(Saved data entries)
= = = = = = =
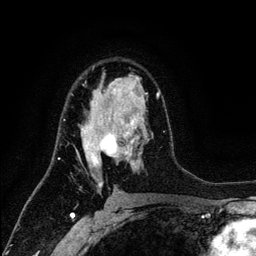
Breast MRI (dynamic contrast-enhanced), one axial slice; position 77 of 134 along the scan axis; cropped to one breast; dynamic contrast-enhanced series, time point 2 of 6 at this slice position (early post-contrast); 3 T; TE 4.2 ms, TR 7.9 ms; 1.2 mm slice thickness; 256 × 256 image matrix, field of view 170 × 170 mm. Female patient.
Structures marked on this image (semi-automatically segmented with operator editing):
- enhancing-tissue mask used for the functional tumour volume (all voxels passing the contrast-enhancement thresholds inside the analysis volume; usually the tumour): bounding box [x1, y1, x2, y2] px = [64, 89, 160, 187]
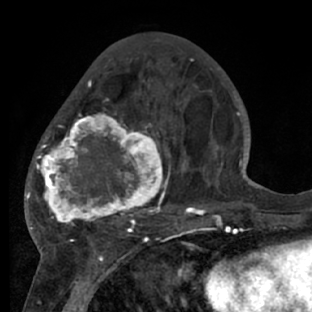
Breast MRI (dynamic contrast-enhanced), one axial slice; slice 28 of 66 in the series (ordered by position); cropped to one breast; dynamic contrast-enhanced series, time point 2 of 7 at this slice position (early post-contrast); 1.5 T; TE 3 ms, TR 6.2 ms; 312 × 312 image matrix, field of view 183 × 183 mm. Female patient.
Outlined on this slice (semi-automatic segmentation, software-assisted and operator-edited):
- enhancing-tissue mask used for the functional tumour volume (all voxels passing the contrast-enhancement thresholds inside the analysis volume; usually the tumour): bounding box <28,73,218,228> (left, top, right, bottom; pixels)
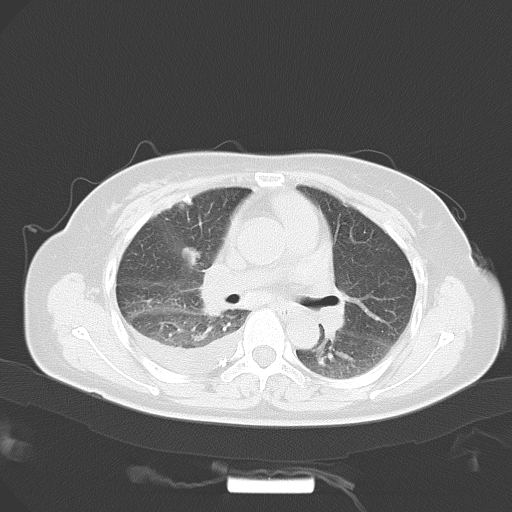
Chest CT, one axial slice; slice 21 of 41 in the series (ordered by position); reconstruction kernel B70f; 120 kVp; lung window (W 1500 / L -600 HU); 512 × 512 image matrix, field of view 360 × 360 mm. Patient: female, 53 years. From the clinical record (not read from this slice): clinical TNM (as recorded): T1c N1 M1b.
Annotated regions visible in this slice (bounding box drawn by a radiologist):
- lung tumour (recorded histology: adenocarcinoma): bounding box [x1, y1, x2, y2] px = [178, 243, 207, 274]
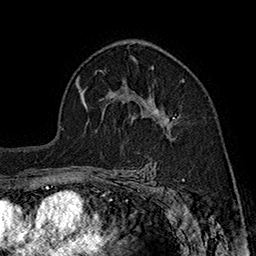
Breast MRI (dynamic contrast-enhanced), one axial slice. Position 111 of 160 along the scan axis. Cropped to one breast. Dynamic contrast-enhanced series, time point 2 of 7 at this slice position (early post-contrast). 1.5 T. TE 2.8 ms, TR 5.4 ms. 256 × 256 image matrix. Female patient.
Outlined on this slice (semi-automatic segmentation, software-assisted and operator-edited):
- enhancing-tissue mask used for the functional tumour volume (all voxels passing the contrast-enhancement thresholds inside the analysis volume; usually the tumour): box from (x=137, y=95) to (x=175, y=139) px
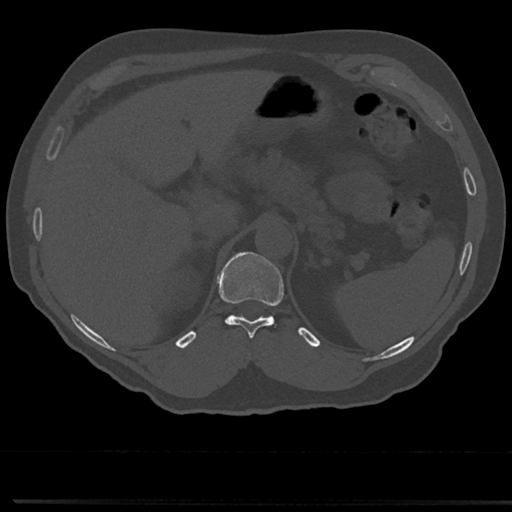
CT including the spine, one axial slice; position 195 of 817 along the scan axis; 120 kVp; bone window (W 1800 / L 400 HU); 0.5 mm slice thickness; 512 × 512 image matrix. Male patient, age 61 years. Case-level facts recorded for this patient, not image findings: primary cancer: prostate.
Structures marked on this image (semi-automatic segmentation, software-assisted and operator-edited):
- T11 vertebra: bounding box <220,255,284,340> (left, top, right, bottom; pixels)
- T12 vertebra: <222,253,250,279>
= = = = = = =
== PROBLEM DESCRIPTION ==
Exact copies of all the entries, without any pictures, are what the answer must contain.

== EXERCISE RESPONSE ==
Breast MRI (dynamic contrast-enhanced), one axial slice; position 77 of 134 along the scan axis; cropped to one breast; dynamic contrast-enhanced series, time point 2 of 6 at this slice position (early post-contrast); 3 T; TE 4.2 ms, TR 7.9 ms; 1.2 mm slice thickness; 256 × 256 image matrix, field of view 170 × 170 mm. Female patient.
Structures marked on this image (semi-automatically segmented with operator editing):
- enhancing-tissue mask used for the functional tumour volume (all voxels passing the contrast-enhancement thresholds inside the analysis volume; usually the tumour): bounding box [x1, y1, x2, y2] px = [64, 89, 160, 187]
Breast MRI (dynamic contrast-enhanced), one axial slice; slice 28 of 66 in the series (ordered by position); cropped to one breast; dynamic contrast-enhanced series, time point 2 of 7 at this slice position (early post-contrast); 1.5 T; TE 3 ms, TR 6.2 ms; 312 × 312 image matrix, field of view 183 × 183 mm. Female patient.
Outlined on this slice (semi-automatic segmentation, software-assisted and operator-edited):
- enhancing-tissue mask used for the functional tumour volume (all voxels passing the contrast-enhancement thresholds inside the analysis volume; usually the tumour): bounding box <28,73,218,228> (left, top, right, bottom; pixels)
Chest CT, one axial slice; slice 21 of 41 in the series (ordered by position); reconstruction kernel B70f; 120 kVp; lung window (W 1500 / L -600 HU); 512 × 512 image matrix, field of view 360 × 360 mm. Patient: female, 53 years. From the clinical record (not read from this slice): clinical TNM (as recorded): T1c N1 M1b.
Annotated regions visible in this slice (bounding box drawn by a radiologist):
- lung tumour (recorded histology: adenocarcinoma): bounding box [x1, y1, x2, y2] px = [178, 243, 207, 274]
Breast MRI (dynamic contrast-enhanced), one axial slice. Position 111 of 160 along the scan axis. Cropped to one breast. Dynamic contrast-enhanced series, time point 2 of 7 at this slice position (early post-contrast). 1.5 T. TE 2.8 ms, TR 5.4 ms. 256 × 256 image matrix. Female patient.
Outlined on this slice (semi-automatic segmentation, software-assisted and operator-edited):
- enhancing-tissue mask used for the functional tumour volume (all voxels passing the contrast-enhancement thresholds inside the analysis volume; usually the tumour): box from (x=137, y=95) to (x=175, y=139) px
CT including the spine, one axial slice; position 195 of 817 along the scan axis; 120 kVp; bone window (W 1800 / L 400 HU); 0.5 mm slice thickness; 512 × 512 image matrix. Male patient, age 61 years. Case-level facts recorded for this patient, not image findings: primary cancer: prostate.
Structures marked on this image (semi-automatic segmentation, software-assisted and operator-edited):
- T11 vertebra: bounding box <220,255,284,340> (left, top, right, bottom; pixels)
- T12 vertebra: <222,253,250,279>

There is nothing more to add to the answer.